*** Supplied records Section Begins ***

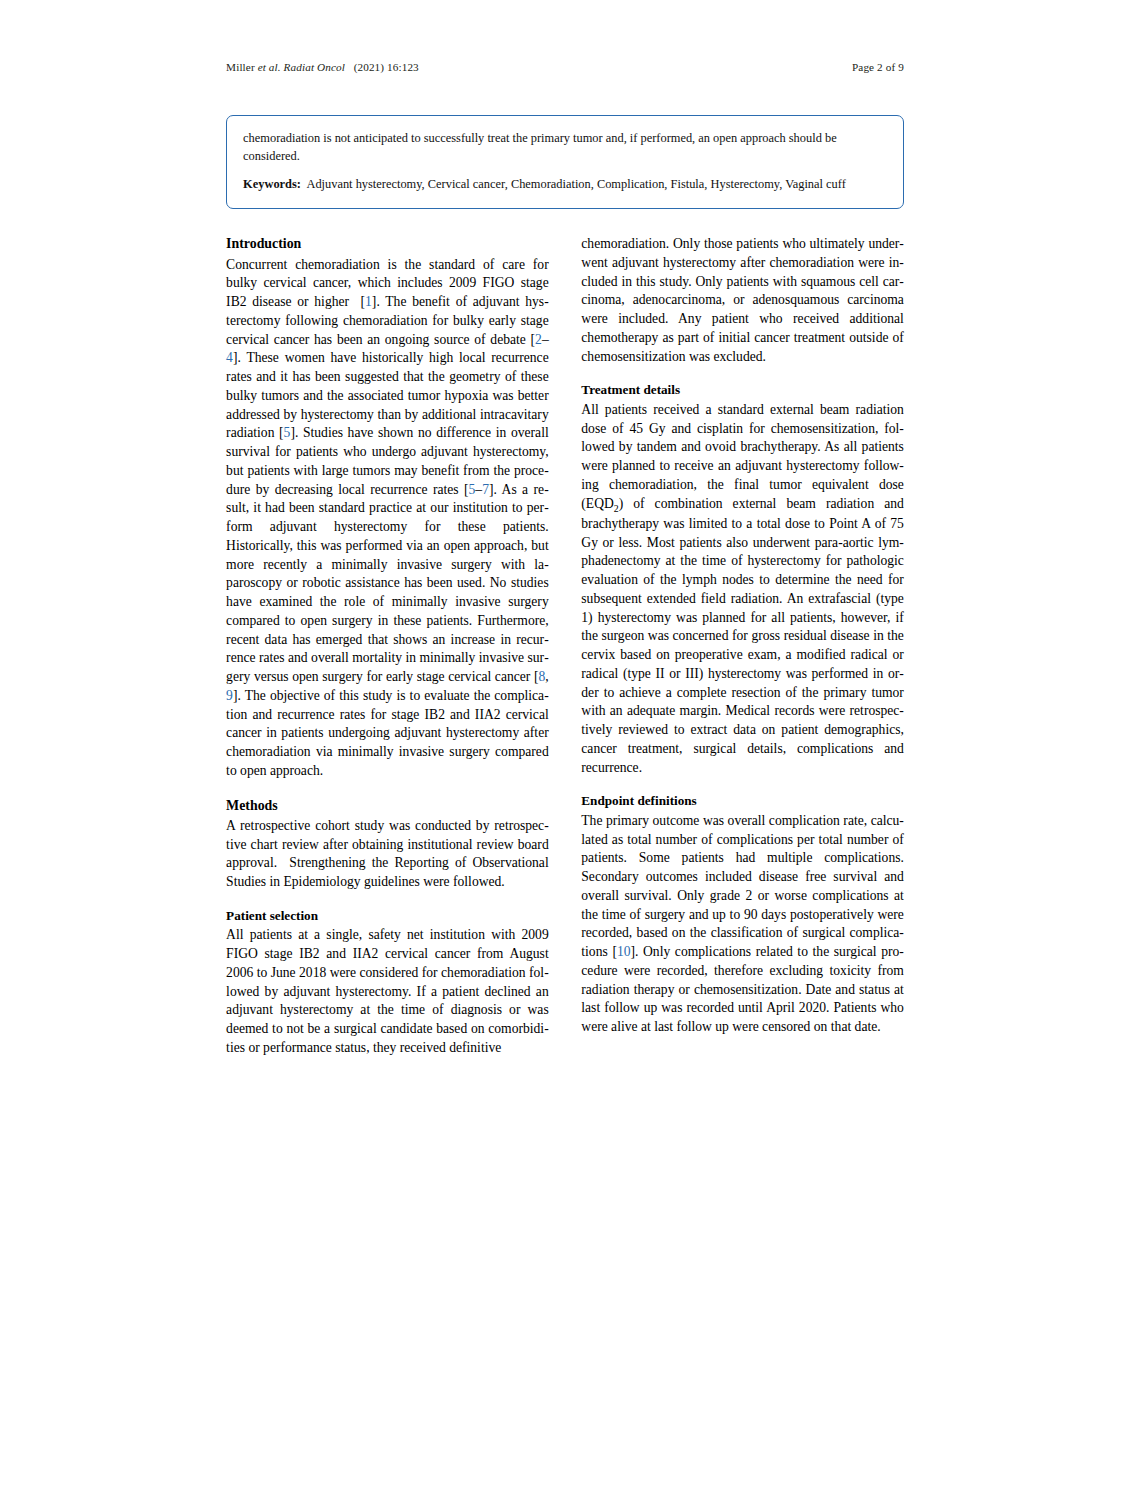Miller et al. Radiat Oncol (2021) 16:123
Page 2 of 9
chemoradiation is not anticipated to successfully treat the primary tumor and, if performed, an open approach should be considered.
Keywords: Adjuvant hysterectomy, Cervical cancer, Chemoradiation, Complication, Fistula, Hysterectomy, Vaginal cuff
Introduction
Concurrent chemoradiation is the standard of care for bulky cervical cancer, which includes 2009 FIGO stage IB2 disease or higher [1]. The benefit of adjuvant hysterectomy following chemoradiation for bulky early stage cervical cancer has been an ongoing source of debate [2–4]. These women have historically high local recurrence rates and it has been suggested that the geometry of these bulky tumors and the associated tumor hypoxia was better addressed by hysterectomy than by additional intracavitary radiation [5]. Studies have shown no difference in overall survival for patients who undergo adjuvant hysterectomy, but patients with large tumors may benefit from the procedure by decreasing local recurrence rates [5–7]. As a result, it had been standard practice at our institution to perform adjuvant hysterectomy for these patients. Historically, this was performed via an open approach, but more recently a minimally invasive surgery with laparoscopy or robotic assistance has been used. No studies have examined the role of minimally invasive surgery compared to open surgery in these patients. Furthermore, recent data has emerged that shows an increase in recurrence rates and overall mortality in minimally invasive surgery versus open surgery for early stage cervical cancer [8, 9]. The objective of this study is to evaluate the complication and recurrence rates for stage IB2 and IIA2 cervical cancer in patients undergoing adjuvant hysterectomy after chemoradiation via minimally invasive surgery compared to open approach.
Methods
A retrospective cohort study was conducted by retrospective chart review after obtaining institutional review board approval. Strengthening the Reporting of Observational Studies in Epidemiology guidelines were followed.
Patient selection
All patients at a single, safety net institution with 2009 FIGO stage IB2 and IIA2 cervical cancer from August 2006 to June 2018 were considered for chemoradiation followed by adjuvant hysterectomy. If a patient declined an adjuvant hysterectomy at the time of diagnosis or was deemed to not be a surgical candidate based on comorbidities or performance status, they received definitive
chemoradiation. Only those patients who ultimately underwent adjuvant hysterectomy after chemoradiation were included in this study. Only patients with squamous cell carcinoma, adenocarcinoma, or adenosquamous carcinoma were included. Any patient who received additional chemotherapy as part of initial cancer treatment outside of chemosensitization was excluded.
Treatment details
All patients received a standard external beam radiation dose of 45 Gy and cisplatin for chemosensitization, followed by tandem and ovoid brachytherapy. As all patients were planned to receive an adjuvant hysterectomy following chemoradiation, the final tumor equivalent dose (EQD2) of combination external beam radiation and brachytherapy was limited to a total dose to Point A of 75 Gy or less. Most patients also underwent para-aortic lymphadenectomy at the time of hysterectomy for pathologic evaluation of the lymph nodes to determine the need for subsequent extended field radiation. An extrafascial (type 1) hysterectomy was planned for all patients, however, if the surgeon was concerned for gross residual disease in the cervix based on preoperative exam, a modified radical or radical (type II or III) hysterectomy was performed in order to achieve a complete resection of the primary tumor with an adequate margin. Medical records were retrospectively reviewed to extract data on patient demographics, cancer treatment, surgical details, complications and recurrence.
Endpoint definitions
The primary outcome was overall complication rate, calculated as total number of complications per total number of patients. Some patients had multiple complications. Secondary outcomes included disease free survival and overall survival. Only grade 2 or worse complications at the time of surgery and up to 90 days postoperatively were recorded, based on the classification of surgical complications [10]. Only complications related to the surgical procedure were recorded, therefore excluding toxicity from radiation therapy or chemosensitization. Date and status at last follow up was recorded until April 2020. Patients who were alive at last follow up were censored on that date.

*** Supplied records Section Ends ***

Problem details: Pull out each line of the records holding the string "considered".

Output of the task:
chemoradiation is not anticipated to successfully treat the primary tumor and, if performed, an open approach should be considered.
All patients at a single, safety net institution with 2009 FIGO stage IB2 and IIA2 cervical cancer from August 2006 to June 2018 were considered for chemoradiation followed by adjuvant hysterectomy. If a patient declined an adjuvant hysterectomy at the time of diagnosis or was deemed to not be a surgical candidate based on comorbidities or performance status, they received definitive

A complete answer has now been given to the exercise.